Administering DSS in the drinking water to mice or other animals for several days has direct toxic effects on epithelial cells in the intestinal crypts and on the integrity of the barrier, recapitulating the major symptoms of acute and chronic colitis. Therefore, the DSS-induced colitis model is useful for researching the contributions of immune mechanisms in colitis. Previous studies have shown that DSS administration for 7 or 10 days induces acute colitis, a loss of body weight, shortening of the colon, inflammatory gene expression, and phenotypes of histological staining [17, 18]. Therefore, we induced acute colitis by DSS administration in the drinking water for 6 days in ICR mice. Then, we confirmed the typical symptoms of UC, such as loss of body weight, intestinal shortening, and crypt damage, and found that these factors were reduced by treatment with K-M-128. Therefore, our formula suppresses the onset of UC.

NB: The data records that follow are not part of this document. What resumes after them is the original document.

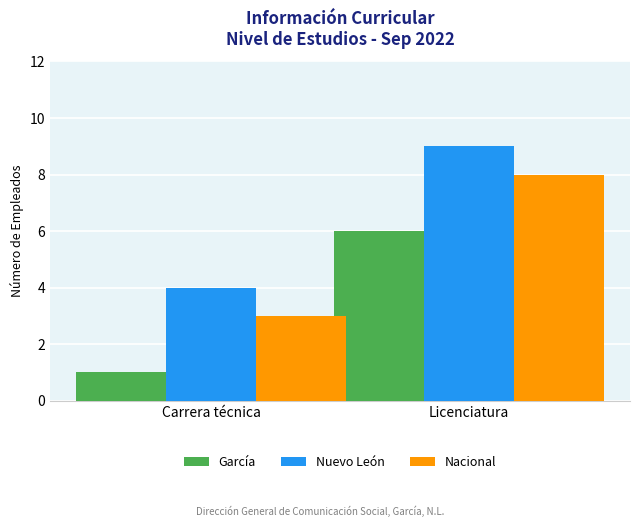

True or false: Nacional has a value of 8 at Licenciatura.

True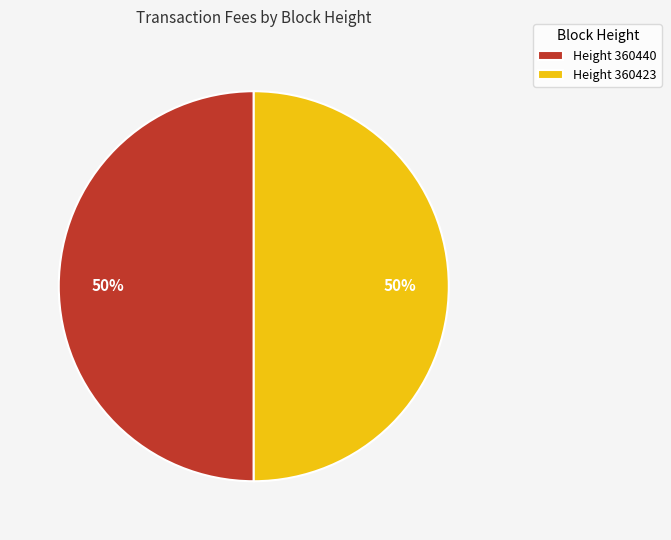

Do Height 360440 and Height 360423 together represent more than half of the pie?

Yes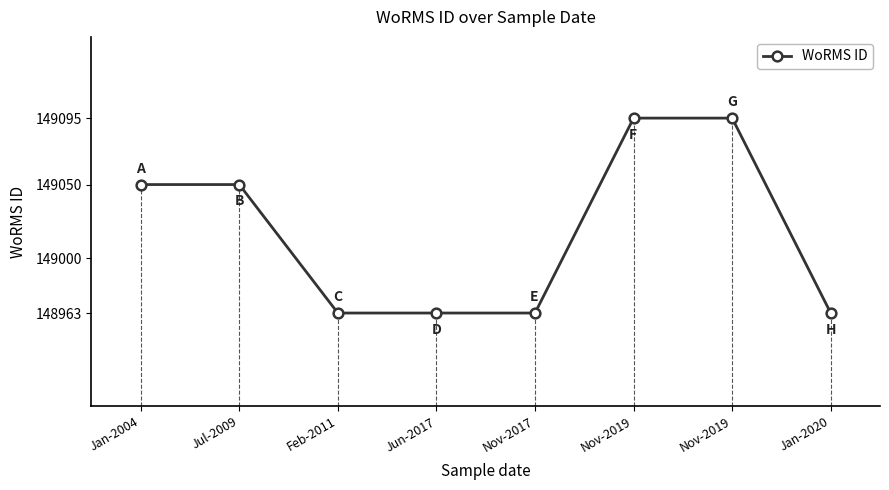

Is this an area chart (filled region under the line)?

No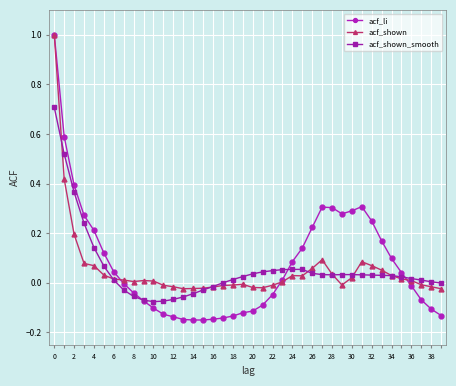

How many lines are shown in the chart?

3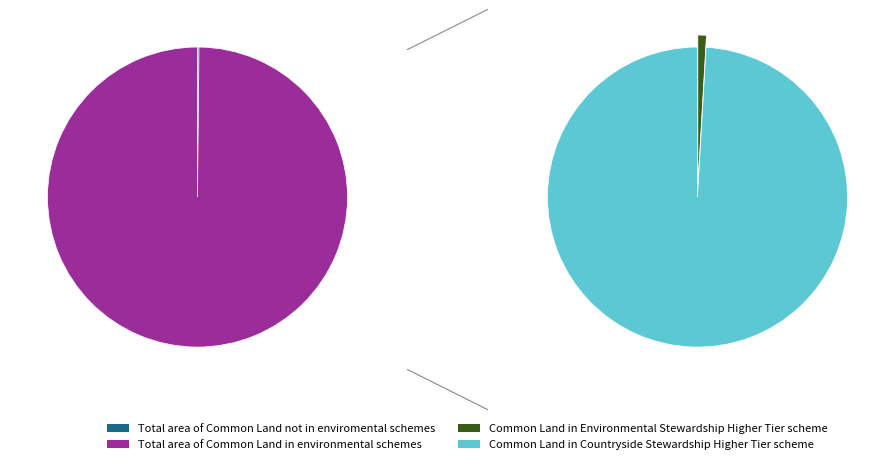

Rank the categories by value from highest to lowest.

500000, 90100, 830, 800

Then, we identified inflammatory mechanisms in the colitis model. Macrophage infiltration and cytokine secretion have major roles in intestinal inflammation; macrophages and cytokines control multiple aspects of the inflammatory response. Macrophages have a crucial role in innate and adaptive immune responses. F4/80, which recognizes a murine macrophage surface protein, has been used to detect macrophage infiltration in the immune response. In our data, macrophages recognized by F4/80 were widely distributed in colon tissues, and the levels of inflammatory cytokines such as TNF-α, IL-6 and IL-1β were elevated in the sera of DSS-treated mice. In support of this finding, recruited macrophages are known to be associated with the secretion of TNF-α, IL-6 and IL-1β [19]. Therefore, TNF-α, IL-6 and IL-1β are very important cytokines in IBD because their levels are increased in the mucosa and serum in IBD, including UC and CD. For this reason, many studies have examined the regulation of cytokines as potential targets in therapeutic approaches [16, 20]. In the present study, we confirmed that DSS treatment induced immune responses such as macrophage infiltration and cytokine secretion, whereas K-M-128 repressed the pro-inflammatory cascade. Our data indicated that the mechanism of K-M-128 was related to the reduction of the macrophage infiltration and cytokine secretion from the mucosa into the serum.

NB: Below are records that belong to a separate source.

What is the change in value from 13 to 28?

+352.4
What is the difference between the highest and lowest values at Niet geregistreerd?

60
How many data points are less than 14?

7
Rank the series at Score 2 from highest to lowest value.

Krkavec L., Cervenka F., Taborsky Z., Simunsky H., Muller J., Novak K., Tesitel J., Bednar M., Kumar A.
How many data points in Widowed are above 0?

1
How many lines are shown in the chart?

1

We anticipated that these inflammatory responses would be associated with the barrier function of intestinal crypts. The intestinal epithelial barrier has important protective effects against external insults such as antigens, toxins, or infections [21]. Several studies have suggested that the down-regulation of occludin, one of the tight junction proteins, is associated with IBD such as UC and CD [22, 23]. In addition, tight junction protein-1, also known as ZO-1, is associated with intracellular tight junctions. Thus, when DSS induces acute colitis, ZO-1 expression is also reduced, and intestinal permeability is subsequently increased [24, 25]. Therefore, the regulation of ZO-1 expression might be important in the treatment and prevention of colitis diseases. In this study, we found that the integrity of epithelial crypts relies on paracellular tight junctions through the expression of ZO-1 protein. If our formula can restore damaged epithelial mucosa, it might be associated with tight junction proteins. As shown in our results, K-M-128 prevented the down-regulation of tight junctions and the damage of intestinal crypts. ZO-1 expression in the K-M-128 (250 mg/kg) group was elevated compared with the control group. These results might indicate that K-M-128 had a better effect on intestinal barrier function. Moreover, our formula restored the barrier permeability dysfunction caused by IL-6 [10].

Conclusion

We conclude that our novel formula K-M-128 has anti-colitis effects through the regulation of paracellular tight junctions. Therefore, K-M-128 suppresses the inflammatory response by inhibiting the penetration of pro-inflammatory factors into the intestinal mucosa. K-M-128 might be further developed as an effective preventive approach to treat intestinal inflammation.